Pyramid schemes include elements where the victim gets defrauded of money, property and other assets. Colorado residents use caution before entering these ventures that gain victims’ trust with the promise of huge and unusual investment returns. These schemes are illegal. They are fraudulent schemes that result in harm or loss to the victims. The recruitment process is how the money rises to the top like a pyramid. The more people that get recruited the more money is made for the pyramid.
Victims of white-collar crimes may receive incentive payments to remain in the scheme, but eventually, many lose everything.
MLMs are not illegal but many people lose their assets by continually pouring into the MLM with little return hoping to build a successful business. Because of this, many feel that MLM is a poor business model.
Pyramid schemes promise high, short-term returns from investments.
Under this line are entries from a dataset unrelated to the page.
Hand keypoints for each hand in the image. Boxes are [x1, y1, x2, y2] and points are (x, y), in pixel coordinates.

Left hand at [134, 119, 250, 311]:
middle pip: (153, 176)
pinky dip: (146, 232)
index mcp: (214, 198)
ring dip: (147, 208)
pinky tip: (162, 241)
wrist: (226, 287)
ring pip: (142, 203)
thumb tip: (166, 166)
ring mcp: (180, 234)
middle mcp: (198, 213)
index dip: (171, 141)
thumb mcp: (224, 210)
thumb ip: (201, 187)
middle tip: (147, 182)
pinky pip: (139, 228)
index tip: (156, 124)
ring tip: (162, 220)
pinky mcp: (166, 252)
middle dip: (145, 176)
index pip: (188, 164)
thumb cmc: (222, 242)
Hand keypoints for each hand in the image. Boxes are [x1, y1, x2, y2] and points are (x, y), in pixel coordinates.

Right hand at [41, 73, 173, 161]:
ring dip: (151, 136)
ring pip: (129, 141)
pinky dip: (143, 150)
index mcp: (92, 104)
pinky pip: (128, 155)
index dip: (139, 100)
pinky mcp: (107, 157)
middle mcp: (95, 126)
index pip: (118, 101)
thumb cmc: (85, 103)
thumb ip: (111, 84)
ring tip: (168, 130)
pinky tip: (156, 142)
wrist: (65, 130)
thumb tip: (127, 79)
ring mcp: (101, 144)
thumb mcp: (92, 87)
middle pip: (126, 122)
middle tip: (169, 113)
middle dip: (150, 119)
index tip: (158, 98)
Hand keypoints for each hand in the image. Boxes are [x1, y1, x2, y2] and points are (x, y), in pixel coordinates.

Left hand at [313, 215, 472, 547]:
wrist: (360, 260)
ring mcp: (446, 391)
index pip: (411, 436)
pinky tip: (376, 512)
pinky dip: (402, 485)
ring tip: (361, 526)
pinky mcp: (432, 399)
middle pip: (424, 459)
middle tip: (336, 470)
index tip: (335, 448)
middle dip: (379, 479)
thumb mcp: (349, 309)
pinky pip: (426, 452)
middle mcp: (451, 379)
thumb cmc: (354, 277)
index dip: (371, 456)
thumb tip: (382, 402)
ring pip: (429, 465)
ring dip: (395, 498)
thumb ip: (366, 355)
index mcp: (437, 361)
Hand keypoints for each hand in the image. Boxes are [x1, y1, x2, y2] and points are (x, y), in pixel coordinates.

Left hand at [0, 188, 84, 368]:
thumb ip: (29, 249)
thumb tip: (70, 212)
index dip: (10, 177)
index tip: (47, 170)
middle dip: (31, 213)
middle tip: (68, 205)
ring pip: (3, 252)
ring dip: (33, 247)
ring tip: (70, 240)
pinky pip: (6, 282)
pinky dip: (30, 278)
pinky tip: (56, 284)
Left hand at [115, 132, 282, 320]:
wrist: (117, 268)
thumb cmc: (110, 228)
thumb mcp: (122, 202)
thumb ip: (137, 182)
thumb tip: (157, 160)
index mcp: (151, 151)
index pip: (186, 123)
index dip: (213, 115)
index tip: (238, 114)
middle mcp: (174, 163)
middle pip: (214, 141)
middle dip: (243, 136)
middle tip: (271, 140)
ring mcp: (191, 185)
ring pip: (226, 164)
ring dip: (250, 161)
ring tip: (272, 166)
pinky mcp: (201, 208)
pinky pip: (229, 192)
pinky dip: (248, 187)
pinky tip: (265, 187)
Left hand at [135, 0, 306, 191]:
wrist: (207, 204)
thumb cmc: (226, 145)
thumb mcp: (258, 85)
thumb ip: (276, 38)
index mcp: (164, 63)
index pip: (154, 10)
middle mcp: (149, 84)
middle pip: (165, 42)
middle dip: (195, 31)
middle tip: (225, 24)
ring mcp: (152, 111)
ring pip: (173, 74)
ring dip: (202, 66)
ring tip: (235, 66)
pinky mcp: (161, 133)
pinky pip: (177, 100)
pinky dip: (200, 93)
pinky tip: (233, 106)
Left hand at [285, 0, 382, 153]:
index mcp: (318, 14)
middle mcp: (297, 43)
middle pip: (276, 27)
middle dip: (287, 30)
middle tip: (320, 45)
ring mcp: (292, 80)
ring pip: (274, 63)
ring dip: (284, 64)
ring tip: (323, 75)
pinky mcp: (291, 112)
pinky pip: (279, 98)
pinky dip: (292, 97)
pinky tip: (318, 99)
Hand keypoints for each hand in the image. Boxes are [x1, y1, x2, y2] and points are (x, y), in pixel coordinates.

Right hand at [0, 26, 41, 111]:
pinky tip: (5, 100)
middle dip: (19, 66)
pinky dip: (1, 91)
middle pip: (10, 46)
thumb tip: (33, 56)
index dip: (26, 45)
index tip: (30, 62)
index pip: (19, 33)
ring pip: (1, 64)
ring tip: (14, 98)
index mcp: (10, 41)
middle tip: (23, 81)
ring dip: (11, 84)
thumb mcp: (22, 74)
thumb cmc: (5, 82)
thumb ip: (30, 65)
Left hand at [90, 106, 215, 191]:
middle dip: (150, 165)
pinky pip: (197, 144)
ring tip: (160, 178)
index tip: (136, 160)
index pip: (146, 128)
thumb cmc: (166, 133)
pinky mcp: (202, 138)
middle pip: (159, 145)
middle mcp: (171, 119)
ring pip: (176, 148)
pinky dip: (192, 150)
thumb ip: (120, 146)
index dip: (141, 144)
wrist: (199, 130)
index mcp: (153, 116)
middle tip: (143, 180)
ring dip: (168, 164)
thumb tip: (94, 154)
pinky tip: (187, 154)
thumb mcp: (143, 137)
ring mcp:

The pinnacle might supply victims with fraudulent documents that make the scheme appear legitimate. When victims realize the ruse, they will have lost all or most of their assets. White-collar crimes are face stiff penalties including prison sentences.
Crimes like these are challenging because the victims generally sign agreements willingly and often receive payments or bonuses. MLM or network marketing appear legitimate because they provide a physical product to sell or distribute.
Members recruit additional marketers while also selling products. MLMs have a commission-based payment structure with few salaried employees. Most marketers are not employees and have few protections against loss. The product is generally something people will typically purchase, and the idea is to get people to buy from the MLM.